Eleanor Rosch has suggested that because we cannot state the basis on which we categorize, that basis must not exist (Rosch & Lloyd 1978). It follows that there is something wrong with the so-called "classical" theory of categorization, which is that we categorize on the basis of the features that are necessary and sufficient to afford categorization.
Not only do I think there's nothing the least bit wrong with that "classical theory," but I am pretty confident that there is no non-magic alternative to it. Rosch's alternative was to vacillate rather vaguely between the idea that we categorize on the basis or prototypes or on the basis of "family resemblances". Let's consider of these candidate mechanisms in turn:
To categorize on the basis of prototypes would be to identify a bird as a bird because it looks more like the template for a typical bird than the template for a typical fish. This would be fine if all, many, or most of the things we categorize indeed had templates, and our internal categorization mechanism could sort their sensory shadows by seeing which template they are closest to; in other words, it would be fine if such a mechanism could actually generate our categorization capacity. Unfortunately it cannot. Template-matching is not very successful among the many candidate machine-learning models, and one of the reasons is that it is simply not the case that everything is a member of every category, to different degrees. It is not true ontologically that a bird is a fish (or a table) to a certain degree; nor is it true functionally that sensory shadows of birds can be sorted on the basis of their degree of similarity to prototype birds, fish or tables. So prototype theory is a non-starter as a mechanism for our categorization capacity. It might explain our typicality judgments Ð is this a more typical bird than that -- but being able to make a typicality judgment presupposes being able to categorize; it does not explain it: Before I can say how typical a bird this is, I first need to identify it as a bird!
So if not prototypes, what about family-resemblances, then? What are family resemblances? They are merely a cluster of either/or features: This is an X, if it has feature A or B or not C. Either/or features (disjunctive invariants) are perfectly classical (so forget about thinking of family-resemblances as alternatives to classical theories of categorization). The problem is that saying that some features are either/or features leaves us no closer to answering "how" than we were before we were informed of this. Yes, some of the affordances of sensory shadows will be either/or features, but what we need to know is what mechanism will be able to find them!

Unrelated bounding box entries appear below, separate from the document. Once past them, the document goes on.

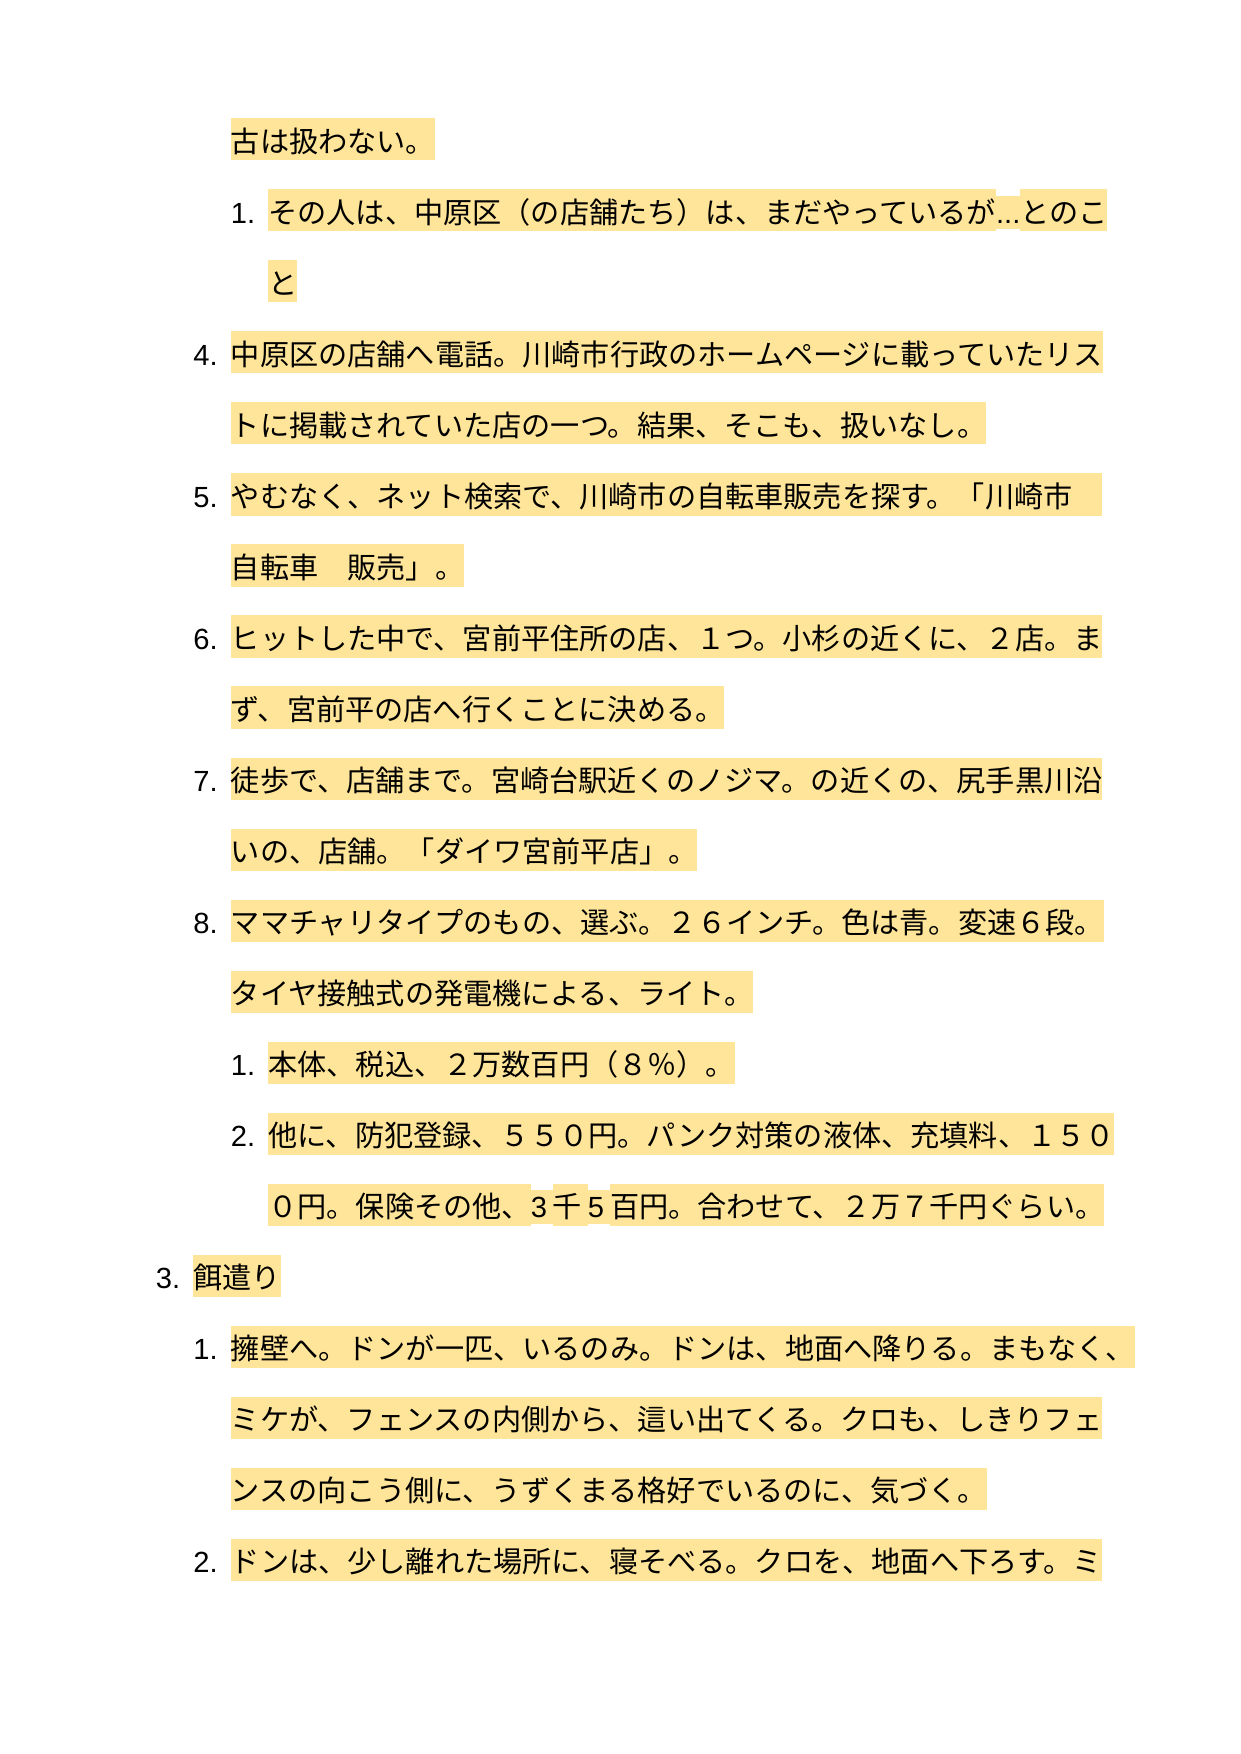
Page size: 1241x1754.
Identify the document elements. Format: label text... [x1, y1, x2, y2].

list ママチャリタイプのもの、選ぶ。２６インチ。色は青。変速６段。タイヤ接触式の発電機による、ライト。 [193, 899, 1122, 1013]
list 徒歩で、店舗まで。宮崎台駅近くのノジマ。の近くの、尻手黒川沿いの、店舗。「ダイワ宮前平店」。 [193, 757, 1122, 871]
list その人は、中原区（の店舗たち）は、まだやっているが...とのこと [231, 189, 1122, 302]
list ドンは、少し離れた場所に、寝そべる。クロを、地面へ下ろす。ミ [193, 1539, 1122, 1581]
list 擁壁へ。ドンが一匹、いるのみ。ドンは、地面へ降りる。まもなく、ミケが、フェンスの内側から、這い出てくる。クロも、しきりフェンスの向こう側に、うずくまる格好でいるのに、気づく。 [193, 1326, 1122, 1510]
list 餌遣り [156, 1255, 1122, 1297]
list もう１点、同じく高津駅最寄りの店。こちらも、扱いなし。さらに、電話口の人が教えてくれたのは、去年あたり（と言っていたか）、高津の自転車店は皆、中古の扱いを止めた。部品の交換などで、結局、売値は１万数千円。新車が１万数千円から、買える。結果、中古は扱わない。 [193, 118, 1122, 160]
list やむなく、ネット検索で、川崎市の自転車販売を探す。「川崎市 自転車 販売」。 [193, 473, 1122, 587]
list 他に、防犯登録、５５０円。パンク対策の液体、充填料、１５００円。保険その他、3千5百円。合わせて、２万７千円ぐらい。 [231, 1113, 1122, 1226]
list 中原区の店舗へ電話。川崎市行政のホームページに載っていたリストに掲載されていた店の一つ。結果、そこも、扱いなし。 [193, 331, 1122, 444]
list 本体、税込、２万数百円（８％）。 [231, 1042, 1122, 1084]
list ヒットした中で、宮前平住所の店、１つ。小杉の近くに、２店。まず、宮前平の店へ行くことに決める。 [193, 615, 1122, 729]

The last Roschian legacy to category theory is the "basic object" level, vs. the superordinate or subordinate level. Here too it is difficult to see what, if anything, we have learned. If you point to an object, say, a table, and ask me what it is, chances are that I will say it's a table, rather than a Biedermeyer, or furniture, or "Charlie". So what? As mentioned earlier, there are many ways to categorize the same objects, depending on context. A context is simply a set of alternatives among which the object's name is meant to resolve the uncertainty (in perfectly classical information-theoretic terms). So when you point to a table and ask me what it is, I pick "table" as the uncertainty-resolver in the default context (I may imagine that the room contains one chair, one computer, one waste-basket and one table. If I imagine that it contains four tables, I might have to identify this one as the Biedermeyer; and if there are four Biedermeyers, I may have to hope you know I've dubbed this one "Charlie." So much for subordinates. The same path can be taken for superordinates. It all devolves on the old Maine joke, which comes close to revealing a profound truth about categories: "How's Your wife?" Reply: "Compared to what?" If we were just discussing the relative amount you should invest in furniture in your new apartment, as opposed to accessories, and you forgot what was in the adjacent room and asked what was in there (when there was just a table) I might reply furniture. If we were discussing ontology, I might say "vegetable" (as opposed to animal or mineral). Etc.

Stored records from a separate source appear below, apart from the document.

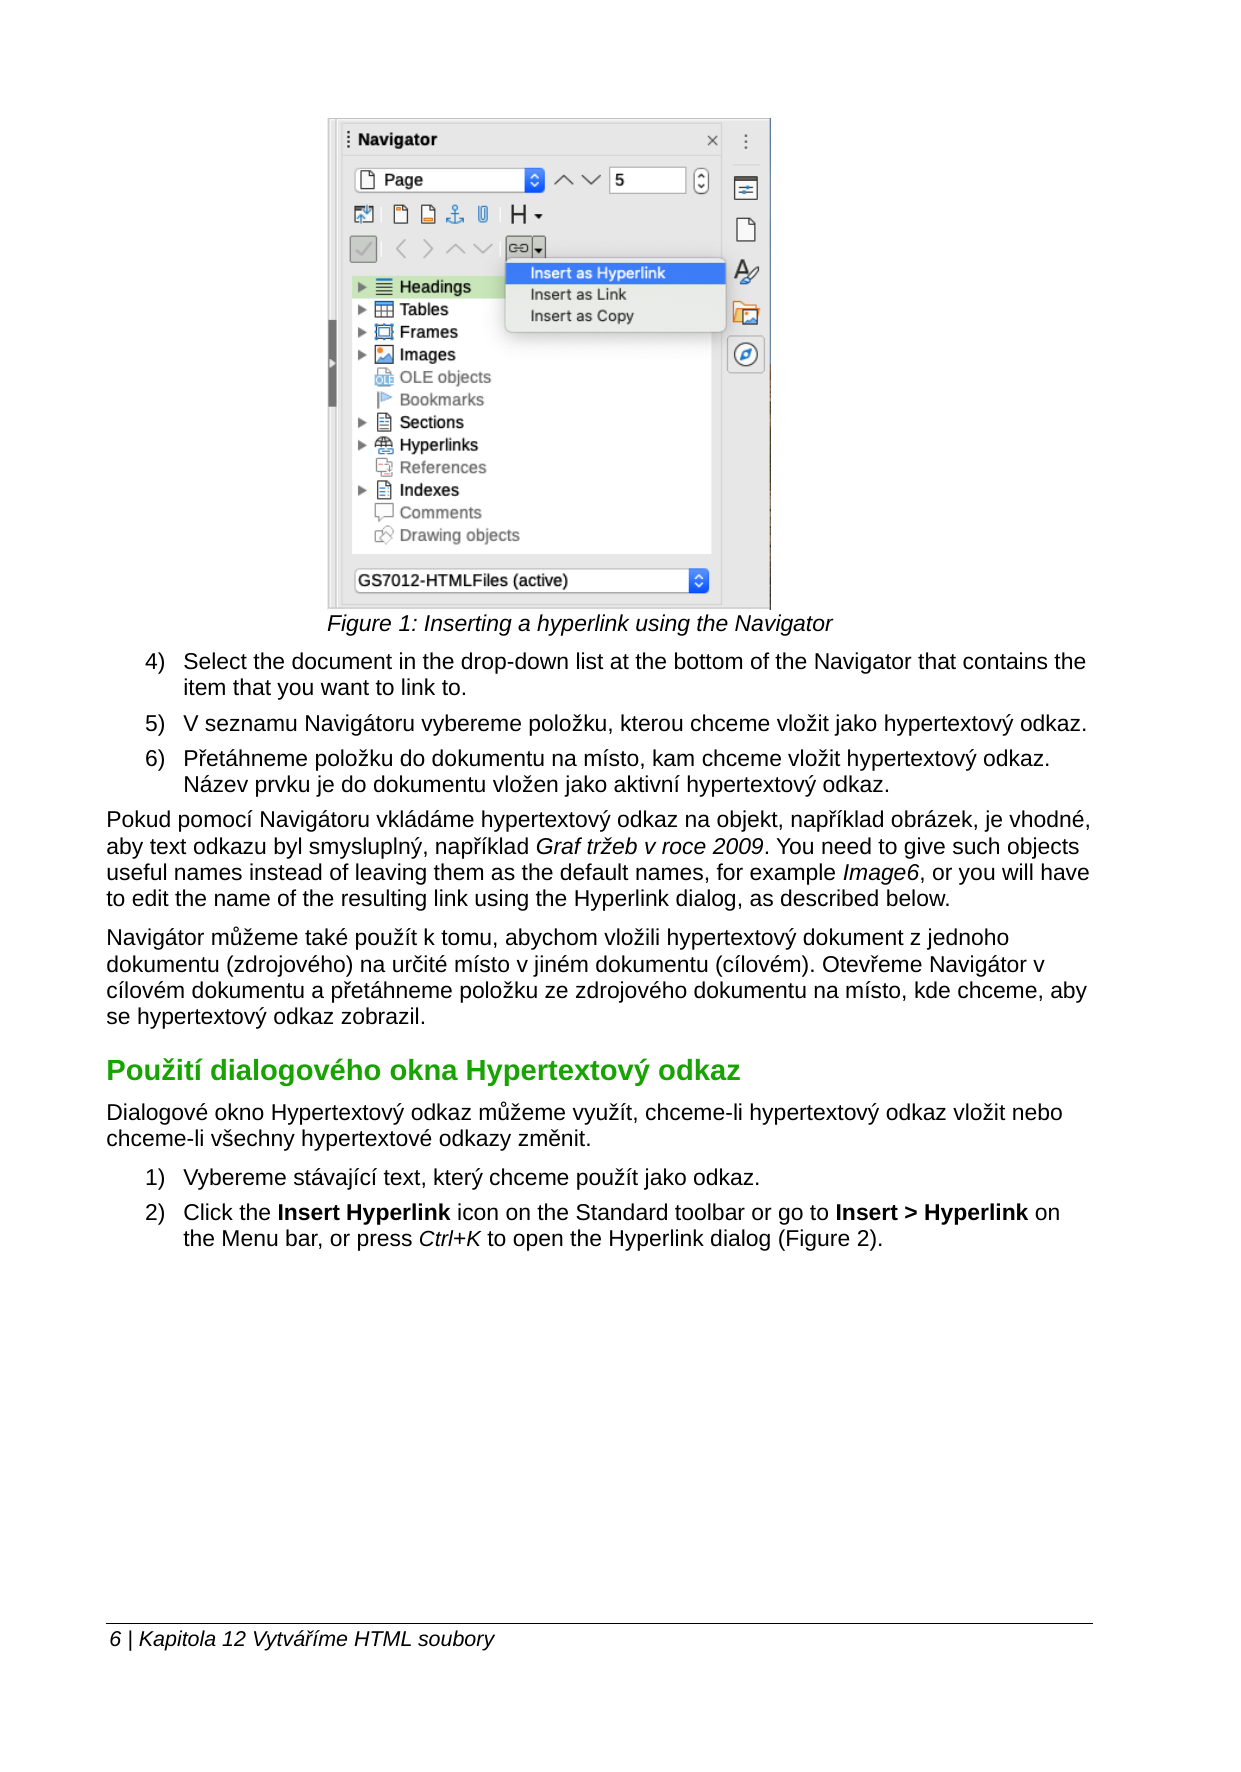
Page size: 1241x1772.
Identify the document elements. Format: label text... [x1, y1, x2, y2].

list Vybereme stávající text, který chceme použít jako odkaz. [165, 1164, 1093, 1190]
list Click the Insert Hyperlink icon on the Standard toolbar or go to Insert > Hyperlink on the Menu bar, or press Ctrl+K to open the Hyperlink dialog (Figure 2). [165, 1199, 1093, 1252]
text Navigátor můžeme také použít k tomu, abychom vložili hypertextový dokument z jednoho dokumentu (zdrojového) na určité místo v jiném dokumentu (cílovém). Otevřeme Navigátor v cílovém dokumentu a přetáhneme položku ze zdrojového dokumentu na místo, kde chceme, aby se hypertextový odkaz zobrazil. [106, 924, 1093, 1029]
text Pokud pomocí Navigátoru vkládáme hypertextový odkaz na objekt, například obrázek, je vhodné, aby text odkazu byl smysluplný, například Graf tržeb v roce 2009. You need to give such objects useful names instead of leaving them as the default names, for example Image6, or you will have to edit the name of the resulting link using the Hyperlink dialog, as described below. [106, 806, 1093, 912]
list V seznamu Navigátoru vybereme položku, kterou chceme vložit jako hypertextový odkaz. [165, 709, 1093, 736]
list Select the document in the drop-down list at the bottom of the Navigator that contains the item that you want to link to. [165, 648, 1093, 701]
list Dialogové okno Hypertextový odkaz můžeme využít, chceme-li hypertextový odkaz vložit nebo chceme-li všechny hypertextové odkazy změnit. [106, 1098, 1093, 1151]
picture [326, 118, 771, 610]
subtitle Použití dialogového okna Hypertextový odkaz [106, 1053, 1093, 1087]
list Přetáhneme položku do dokumentu na místo, kam chceme vložit hypertextový odkaz. Název prvku je do dokumentu vložen jako aktivní hypertextový odkaz. [165, 745, 1093, 797]
text Figure 1: Inserting a hyperlink using the Navigator [327, 118, 872, 636]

So citing the "basic object level" does not help; that's just what one arbitrarily assumes the default context of interconfusable alternatives to be, given no further information. The only sense in which "concrete" objects, directly accessible to our senses, are somehow more basic, insofar as categorization is concerned, than more "abstract" objects, such as goodness, truth or beauty is that sensorimotor categories must be grounded in sensory experience and that the content of that experience is fairly predictable from most members of our species.
Appendix Two. Associationism begs the question of categorization.

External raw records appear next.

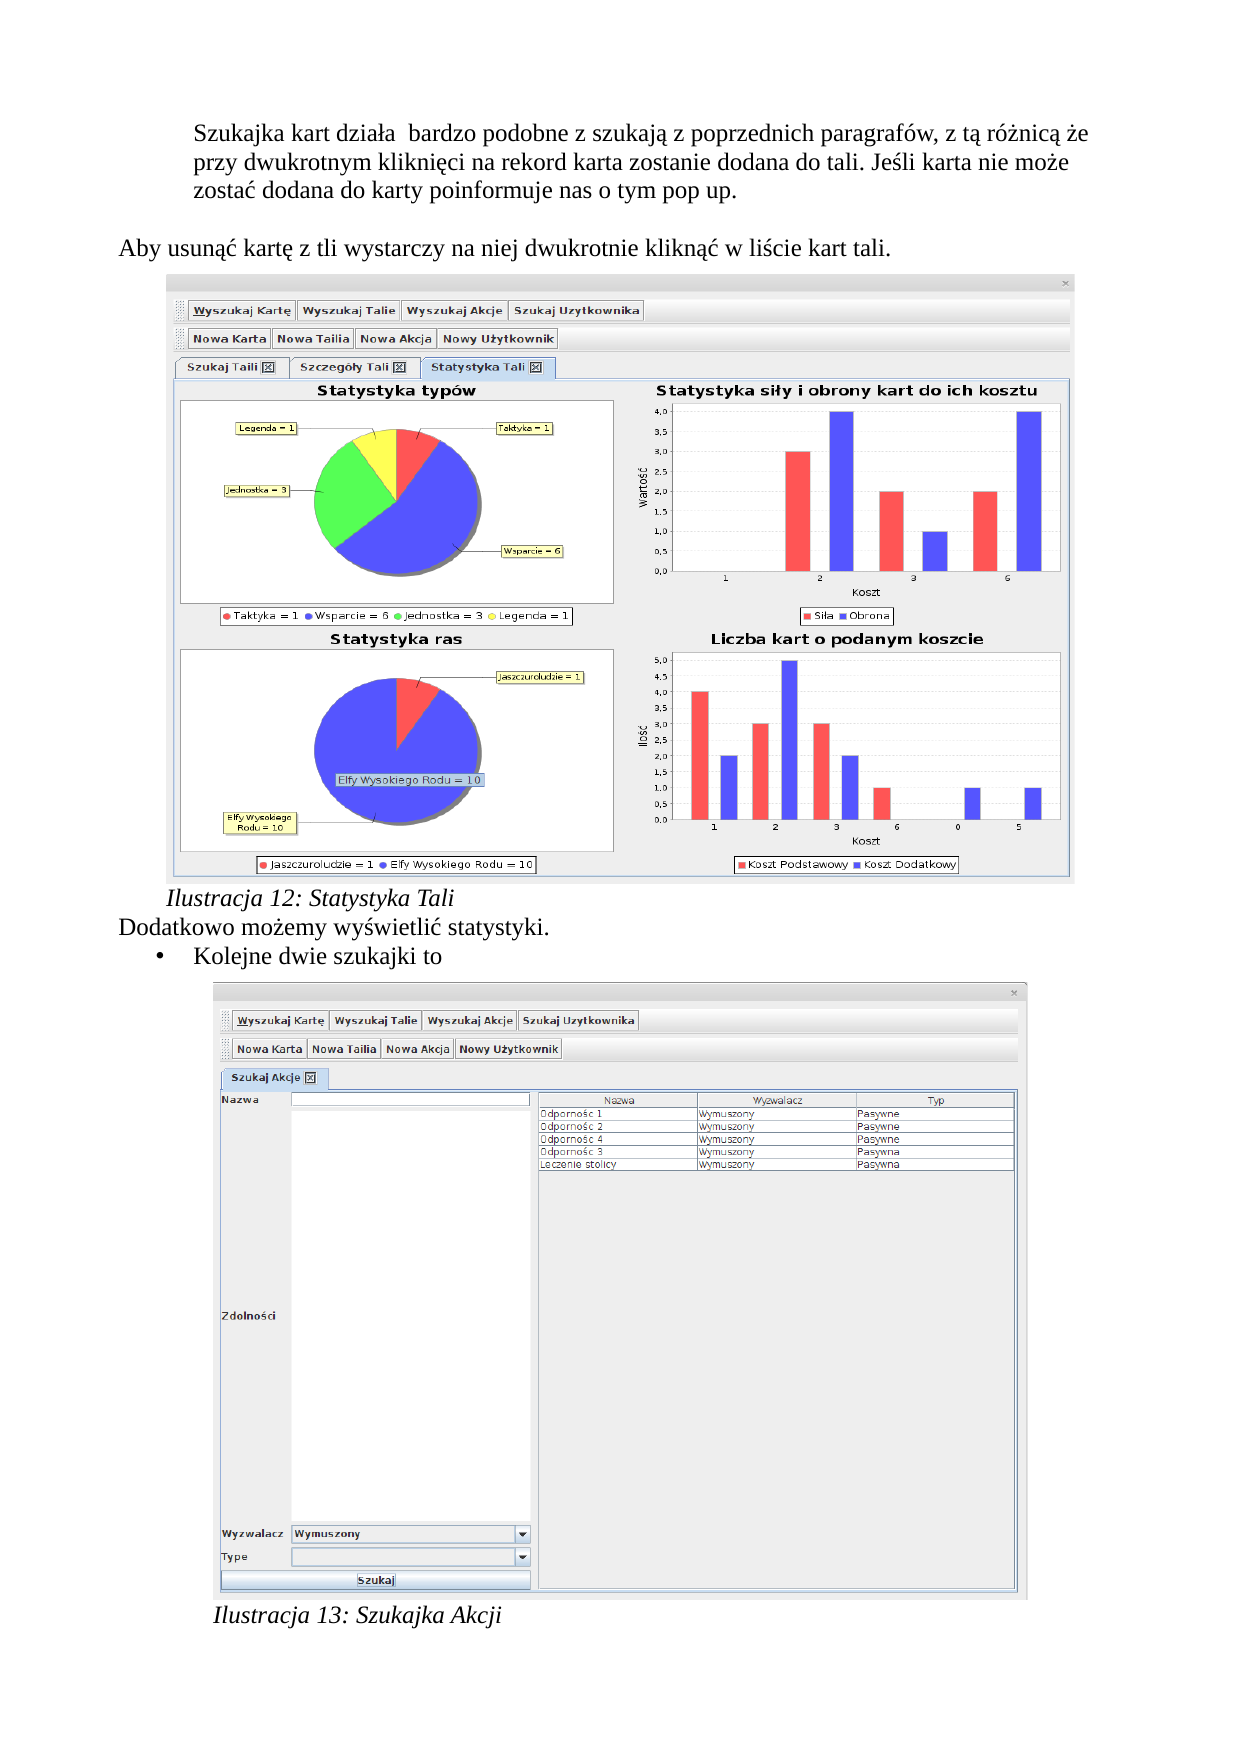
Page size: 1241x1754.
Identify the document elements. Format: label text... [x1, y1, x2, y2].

text Ilustracja 12: Statystyka Tali [166, 884, 1074, 912]
text Aby usunąć kartę z tli wystarczy na niej dwukrotnie kliknąć w liście kart tali. [118, 233, 1122, 262]
list Ilustracja 13: Szukajka Akcji [213, 1600, 1027, 1628]
text Dodatkowo możemy wyświetlić statystyki. [118, 262, 1122, 941]
picture [213, 982, 1028, 1600]
list Kolejne dwie szukajki to [156, 941, 1122, 970]
list Szukajka kart działa bardzo podobne z szukają z poprzednich paragrafów, z tą różnicą że przy dwukrotnym kliknięci na rekord karta zostanie dodana do tali. Jeśli karta nie może zostać dodana do karty poinformuje nas o tym pop up. [156, 118, 1122, 204]
picture [166, 274, 1075, 884]
list [213, 970, 1027, 982]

The problem of association is the problem of rote pairing: an object with an object, a name with a name, a name with an object. Categorization is the problem of recognizing and sorting objects as kinds based on finding the invariants underlying sensorimotor interactions with their shadows. Associationism had suggested that this was just a matter of learning to associate tokens (instances, shadows) of an object-type with tokens of its type-name -- as indeed it is, if only we can first figure out which object-tokens are tokens (shadows) of the same object-type! Which is in turn the problem of categorization. Associationism simply bypassed the real problem, and reduced learning to the trivial process of rote association, governed by how often two tokens co-occurred (plus an unexplicated influence of how "similar" they were to one another).
Some associative factors are used by contenporary unsupervised learning models, where internal co-occurrence frequencies and similarities are used to cluster inputs into kinds by following and enhancing the natural landscape of their similarities and dissimilarities. But this is internal association among representational elements and patterns (e.g., units in a neural network), not external association between input tokens. And its scope is limited, as we have seen, for most of the shadows of most of the members of most of the categories in our dictionary could not be sorted into their respective categories by unsupervised association alone, because of underdetermination. Nor is supervised learning merely rote association with the added associative cue of the category-name (as provided by the supervisory feedback). The hard work in these learning models is done by the algorithm that solves the credit-assignement problem by finding the winning invariance in the haystack -- and no model can do this at human categorization-capacity scale just yet. Critics of associationism, however, drew the incorrect conclusion that because (1) we don't know what the invariance is in most cases and (2) association is ill-equipped to find it in any case, it follows that there either is no invariance, or our brains must already know it innately in some mysterious way.